Fernanda Lopes: Verdades provisórias

Outro dia recebi um post que colocava ladeira abaixo os estudos que elevam uma taça de vinho a um elixir saudável

Por: Fernanda Lopes  -  09/03/24  -  06:42
  Foto: Adobe Stock

Outro dia recebi do meu amigo Paju (cuja certidão insiste em dizer que se chama Paulo Nélson) um post que colocava ladeira abaixo os estudos que elevam uma taça de vinho a um elixir saudável. Pois parece que algum estraga-prazer destronou a bebida como aliada do bom funcionamento do coração e ainda teria concluído que, na verdade, ela faz mal, mesmo sendo uma dose por dia.


A tal pesquisa ganhou matéria no New York Times, assim como estudos anteriores que consagravam o vinho. A vida é cheia de altos e baixos, não é mesmo? Sempre me fascinou o chamado Paradoxo Francês. Só o nome já é bonito e parece irrevogável. A expressão é utilizada para se referir à aparente contradição existente entre a alimentação dos franceses e sua saúde. Samuel Black, em 1819, reparou que os franceses, apesar de se empanturrarem de gorduras saturadas (leia-se os irresistíveis queijos, patês ou manteigas) sofriam menos de aterosclerose coronária do que pessoas de outros países desenvolvidos. Percebeu-se que, ao ingerirem essa quantidade maior de gorduras, ela sempre estava acompanhada de vinho, o que seria a chave para essa proteção.


Em 1991, um estudo publicado no British Medical Journal ressuscitou e corroborou essa percepção. Feito por pesquisadores da Universidade de Bordeaux, na França, com mais de 35 mil homens franceses, o trabalho mostrou que, mesmo se entupindo das delícias típicas da França, eles tinham bem menos problemas nas coronárias.


A divulgação do Paradoxo Francês nos Estados Unidos, no programa 60 Minutes, da rede de TV CBS, em 1991, foi um estrondo. Esse programa teve uma repercussão gigantesca (que continua até os dias de hoje), tanto na mídia leiga como na científica, e alavancou o vinho no intitulado Novo Mundo – Estados Unidos, principalmente.


Disso, vieram muitos estudos sobre centenas de antioxidantes presentes nas uvas, que seriam mantidos na fermentação. E tudo casava perfeitamente com a maravilha que é curtir uns bons goles de vinho.


Mas, como inegavelmente a tecnologia evoluiu na velocidade da luz de lá para cá, é preciso, sim, que revisemos muitos dos nossos estudos e pesquisas científicas. Até porque a nossa alimentação mudou demais também. Os ultraprocessados dominaram prateleiras, nossas casas e nossos corpos.
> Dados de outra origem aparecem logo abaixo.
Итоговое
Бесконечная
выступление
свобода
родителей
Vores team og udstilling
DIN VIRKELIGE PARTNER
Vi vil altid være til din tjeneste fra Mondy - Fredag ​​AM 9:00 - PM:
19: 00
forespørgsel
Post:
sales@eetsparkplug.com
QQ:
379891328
E daí, leigamente arrisco, não há vinho que faça milagres.


No post que recebi com a pesquisa estraga-prazer, o autor usa um termo muito interessante: verdades provisórias. Na alimentação, talvez o maior exemplo de vítima desse termo foi o ovo. Ele era o vilão. Sua gema acusada de aumentar o colesterol era tirada das dietas ‘saudáveis’. Hoje, o ovo está em todas as listas de bons ingredientes (amém a isso!). Virou queridinho das nutris, das fits, dos marombados...


Para mim, verdade provisória é que nem horóscopo do dia, eu acredito só quando é bom. Me permito o direito de ignorar esta última sobre o vinho. Está aí uma indulgência de que prefiro não abrir mão. O mesmo com o café. Não dá para ficar sem. Hoje, a bebida cujo aroma consegue ser ainda melhor que o sabor, e é a mais consumida no Brasil, está sendo desvilanizada e bem mais aceita nos consultórios médicos. Pessoalmente, não consigo funcionar se não tomar uma xícara de café quando acordo. Faz parte do processo do download da alma pelo corpo.


Sabe outra vítima das verdades provisórias? O chocolate. Não aquele cheio de açúcar e gordura. Este ainda não foi resgatado. Mas o com bastante cacau passou por uma redenção nos últimos anos e foi alçado a posto de benéfico ao organismo, depois de anos banido. Claro, com moderação.


Aliás, moderação talvez seja a palavra mágica em quase tudo nessa vida, assim como o termo provisório. Afinal, de absoluto só mesmo que nada é definitivo, nem mesmo a revisão do meu suposto alvará para minha taça sem culpa. Por essas e outras, saúde!